__PROBLEM STATEMENT__. Return all lines below containing the word "CrtYd".

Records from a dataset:
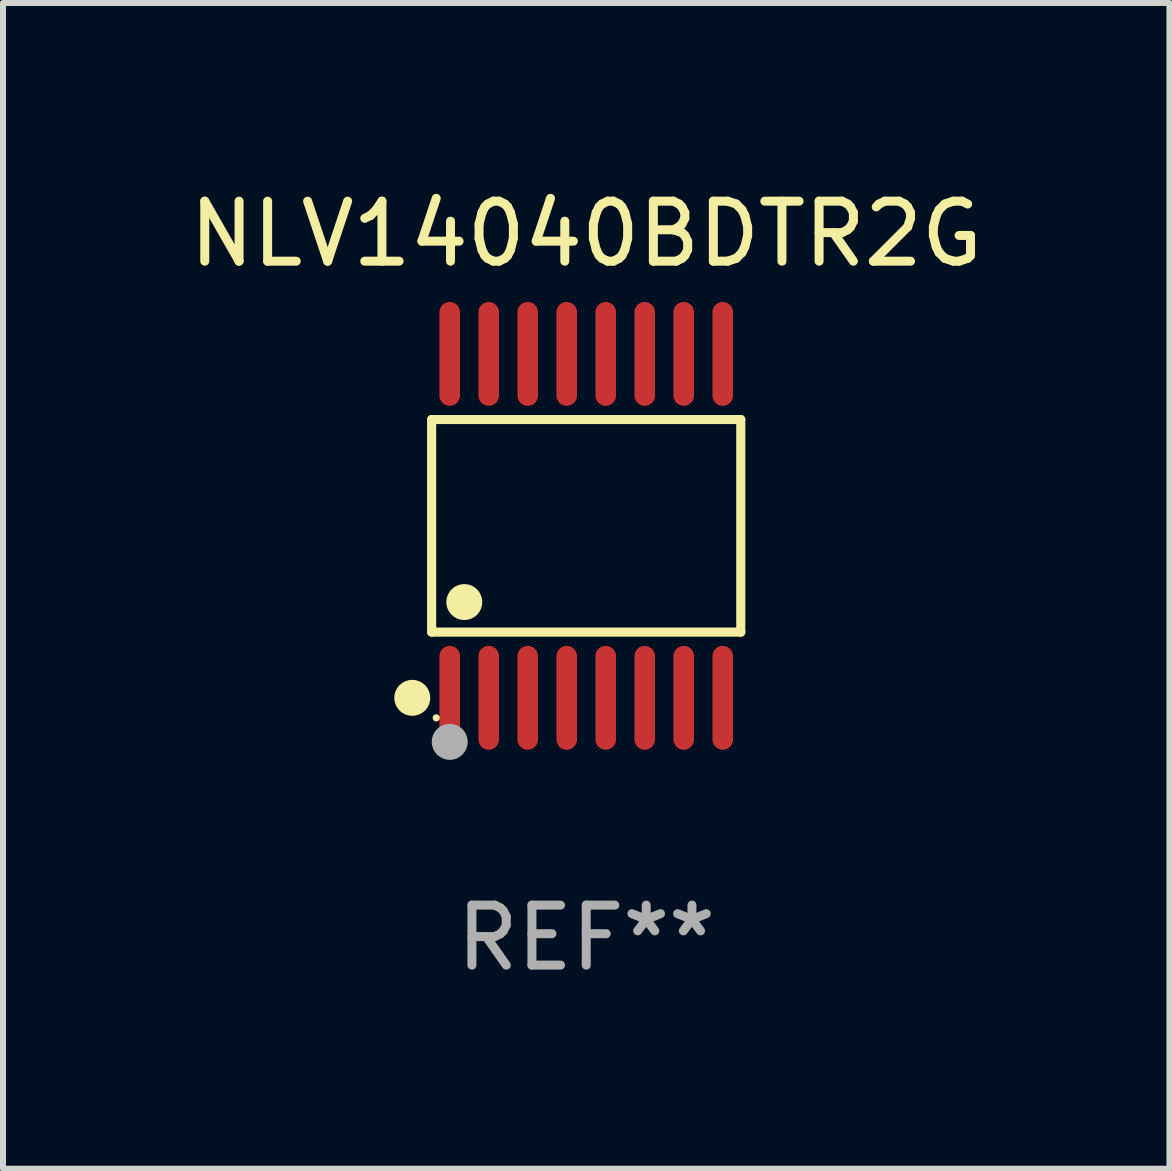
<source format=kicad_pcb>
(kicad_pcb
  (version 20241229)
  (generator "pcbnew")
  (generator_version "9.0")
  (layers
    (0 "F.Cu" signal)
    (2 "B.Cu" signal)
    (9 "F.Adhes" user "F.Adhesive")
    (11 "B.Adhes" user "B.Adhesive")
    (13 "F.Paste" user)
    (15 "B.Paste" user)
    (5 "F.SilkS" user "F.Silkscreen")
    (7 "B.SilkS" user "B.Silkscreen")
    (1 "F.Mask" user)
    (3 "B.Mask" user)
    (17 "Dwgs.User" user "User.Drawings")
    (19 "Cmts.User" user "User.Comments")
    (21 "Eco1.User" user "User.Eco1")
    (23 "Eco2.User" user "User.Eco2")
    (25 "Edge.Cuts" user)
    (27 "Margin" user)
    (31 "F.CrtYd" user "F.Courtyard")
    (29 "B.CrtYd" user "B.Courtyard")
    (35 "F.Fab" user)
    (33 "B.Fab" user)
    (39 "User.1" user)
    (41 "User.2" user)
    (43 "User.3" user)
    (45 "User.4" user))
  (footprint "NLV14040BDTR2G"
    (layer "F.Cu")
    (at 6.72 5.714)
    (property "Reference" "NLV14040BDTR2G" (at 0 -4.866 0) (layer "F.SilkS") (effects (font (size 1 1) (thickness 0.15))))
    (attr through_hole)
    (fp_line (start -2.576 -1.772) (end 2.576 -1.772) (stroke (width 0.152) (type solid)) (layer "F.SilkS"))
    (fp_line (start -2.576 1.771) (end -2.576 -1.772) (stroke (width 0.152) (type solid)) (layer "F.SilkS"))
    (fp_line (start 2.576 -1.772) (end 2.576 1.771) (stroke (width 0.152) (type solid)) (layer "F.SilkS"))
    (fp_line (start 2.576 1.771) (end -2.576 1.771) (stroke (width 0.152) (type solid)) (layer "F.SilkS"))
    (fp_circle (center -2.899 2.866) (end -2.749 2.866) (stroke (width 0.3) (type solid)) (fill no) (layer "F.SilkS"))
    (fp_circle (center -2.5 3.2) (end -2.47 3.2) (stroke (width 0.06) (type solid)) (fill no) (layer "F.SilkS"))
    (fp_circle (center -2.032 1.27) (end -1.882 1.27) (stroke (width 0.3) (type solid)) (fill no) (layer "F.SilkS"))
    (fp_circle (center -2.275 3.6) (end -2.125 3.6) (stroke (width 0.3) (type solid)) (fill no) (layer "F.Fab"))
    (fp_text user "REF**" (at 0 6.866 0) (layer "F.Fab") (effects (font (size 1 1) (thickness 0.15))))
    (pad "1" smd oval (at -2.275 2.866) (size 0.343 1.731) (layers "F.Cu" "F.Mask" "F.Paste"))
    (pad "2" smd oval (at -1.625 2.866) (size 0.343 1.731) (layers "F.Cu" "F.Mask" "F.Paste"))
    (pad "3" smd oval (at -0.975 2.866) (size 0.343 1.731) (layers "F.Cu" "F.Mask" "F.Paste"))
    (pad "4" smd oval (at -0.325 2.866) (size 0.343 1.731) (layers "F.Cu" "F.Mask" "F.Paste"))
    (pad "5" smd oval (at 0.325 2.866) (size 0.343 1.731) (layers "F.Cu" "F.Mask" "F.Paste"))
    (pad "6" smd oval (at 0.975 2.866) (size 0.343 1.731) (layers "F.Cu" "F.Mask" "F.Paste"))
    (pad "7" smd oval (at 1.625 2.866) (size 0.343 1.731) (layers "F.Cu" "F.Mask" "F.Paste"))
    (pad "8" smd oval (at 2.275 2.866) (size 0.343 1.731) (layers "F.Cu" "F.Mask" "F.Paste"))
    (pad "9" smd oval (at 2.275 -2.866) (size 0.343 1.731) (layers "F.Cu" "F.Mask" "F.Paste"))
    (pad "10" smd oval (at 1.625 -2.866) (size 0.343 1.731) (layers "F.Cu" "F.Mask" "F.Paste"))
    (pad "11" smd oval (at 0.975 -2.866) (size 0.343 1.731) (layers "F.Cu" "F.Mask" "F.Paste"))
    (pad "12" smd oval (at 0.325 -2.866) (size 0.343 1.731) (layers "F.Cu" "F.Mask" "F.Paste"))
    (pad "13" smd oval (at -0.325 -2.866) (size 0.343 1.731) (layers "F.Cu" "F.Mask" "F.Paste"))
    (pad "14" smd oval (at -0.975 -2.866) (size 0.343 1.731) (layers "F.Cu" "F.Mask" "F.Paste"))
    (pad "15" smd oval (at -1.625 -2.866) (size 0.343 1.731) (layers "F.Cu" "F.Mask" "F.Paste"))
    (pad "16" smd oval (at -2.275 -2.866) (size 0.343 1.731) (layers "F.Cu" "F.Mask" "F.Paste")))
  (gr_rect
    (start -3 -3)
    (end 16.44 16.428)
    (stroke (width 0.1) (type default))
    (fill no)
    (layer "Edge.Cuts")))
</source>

__WRITTEN RESPONSE__.
    (31 "F.CrtYd" user "F.Courtyard")
    (29 "B.CrtYd" user "B.Courtyard")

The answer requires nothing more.